REQUIRED ACTION >>
Quote word for word from the line holding "25: (232, 816)" to the last line below, including both, and omit any pictures.

Dataset entries >>

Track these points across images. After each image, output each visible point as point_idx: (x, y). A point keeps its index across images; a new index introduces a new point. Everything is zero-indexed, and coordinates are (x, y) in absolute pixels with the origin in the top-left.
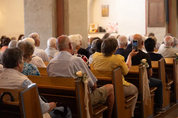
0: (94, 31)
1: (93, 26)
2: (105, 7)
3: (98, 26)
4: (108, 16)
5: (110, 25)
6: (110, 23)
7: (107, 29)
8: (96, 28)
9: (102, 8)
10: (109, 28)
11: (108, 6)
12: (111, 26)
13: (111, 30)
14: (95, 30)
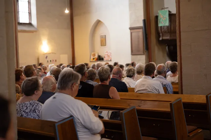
0: (95, 60)
1: (94, 55)
2: (103, 37)
3: (98, 54)
4: (106, 45)
5: (107, 53)
6: (107, 52)
7: (105, 57)
8: (96, 56)
9: (101, 38)
10: (106, 57)
11: (105, 36)
12: (108, 55)
13: (108, 58)
14: (96, 58)
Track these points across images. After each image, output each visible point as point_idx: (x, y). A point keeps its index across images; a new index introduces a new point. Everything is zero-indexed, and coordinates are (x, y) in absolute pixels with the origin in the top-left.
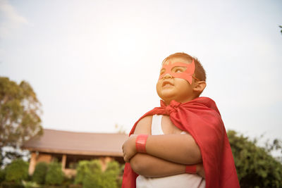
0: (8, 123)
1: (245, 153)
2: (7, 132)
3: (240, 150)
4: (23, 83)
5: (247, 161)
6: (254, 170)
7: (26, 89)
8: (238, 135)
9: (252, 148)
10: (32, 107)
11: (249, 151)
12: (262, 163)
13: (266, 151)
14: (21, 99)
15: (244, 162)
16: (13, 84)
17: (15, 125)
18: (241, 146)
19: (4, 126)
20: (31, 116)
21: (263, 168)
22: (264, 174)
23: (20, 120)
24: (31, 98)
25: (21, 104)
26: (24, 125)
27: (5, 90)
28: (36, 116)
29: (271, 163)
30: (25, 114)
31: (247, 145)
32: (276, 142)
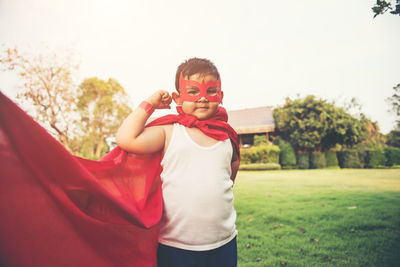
0: (106, 117)
1: (324, 115)
2: (107, 125)
3: (319, 113)
4: (110, 80)
5: (326, 122)
6: (333, 130)
7: (114, 85)
8: (317, 99)
9: (331, 109)
10: (123, 101)
11: (329, 112)
12: (340, 121)
13: (345, 109)
14: (111, 94)
15: (324, 124)
16: (102, 82)
17: (112, 118)
18: (320, 109)
19: (103, 121)
20: (124, 109)
21: (342, 126)
22: (343, 132)
23: (115, 113)
24: (120, 93)
25: (113, 99)
26: (119, 117)
27: (97, 89)
28: (128, 108)
29: (350, 121)
30: (118, 107)
31: (326, 107)
32: (353, 100)
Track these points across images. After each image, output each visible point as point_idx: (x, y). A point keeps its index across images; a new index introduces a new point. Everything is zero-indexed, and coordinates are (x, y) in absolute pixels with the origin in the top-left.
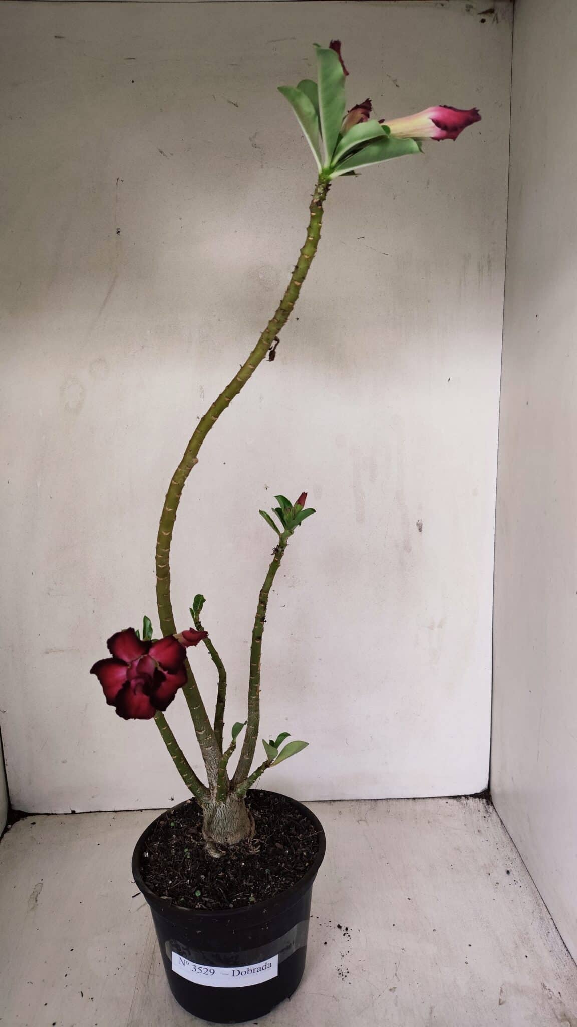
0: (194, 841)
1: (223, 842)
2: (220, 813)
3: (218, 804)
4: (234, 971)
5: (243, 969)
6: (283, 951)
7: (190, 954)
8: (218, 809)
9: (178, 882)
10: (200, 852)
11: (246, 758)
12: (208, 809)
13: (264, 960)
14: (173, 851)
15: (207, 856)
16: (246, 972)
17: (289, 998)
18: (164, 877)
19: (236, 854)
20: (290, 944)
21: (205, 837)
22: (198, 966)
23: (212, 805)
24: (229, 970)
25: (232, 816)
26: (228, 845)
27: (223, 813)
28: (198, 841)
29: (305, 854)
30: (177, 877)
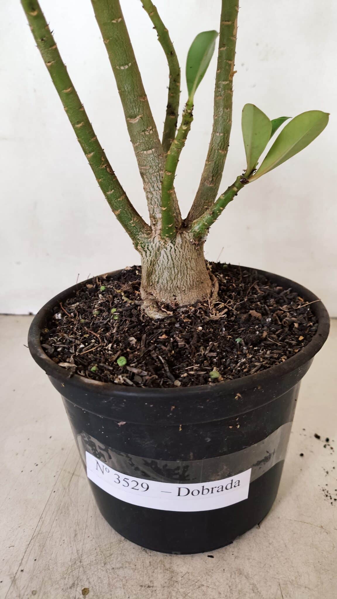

ANSWER TO THIS PROBLEM >>
25: (232, 816)
26: (228, 845)
27: (223, 813)
28: (198, 841)
29: (305, 854)
30: (177, 877)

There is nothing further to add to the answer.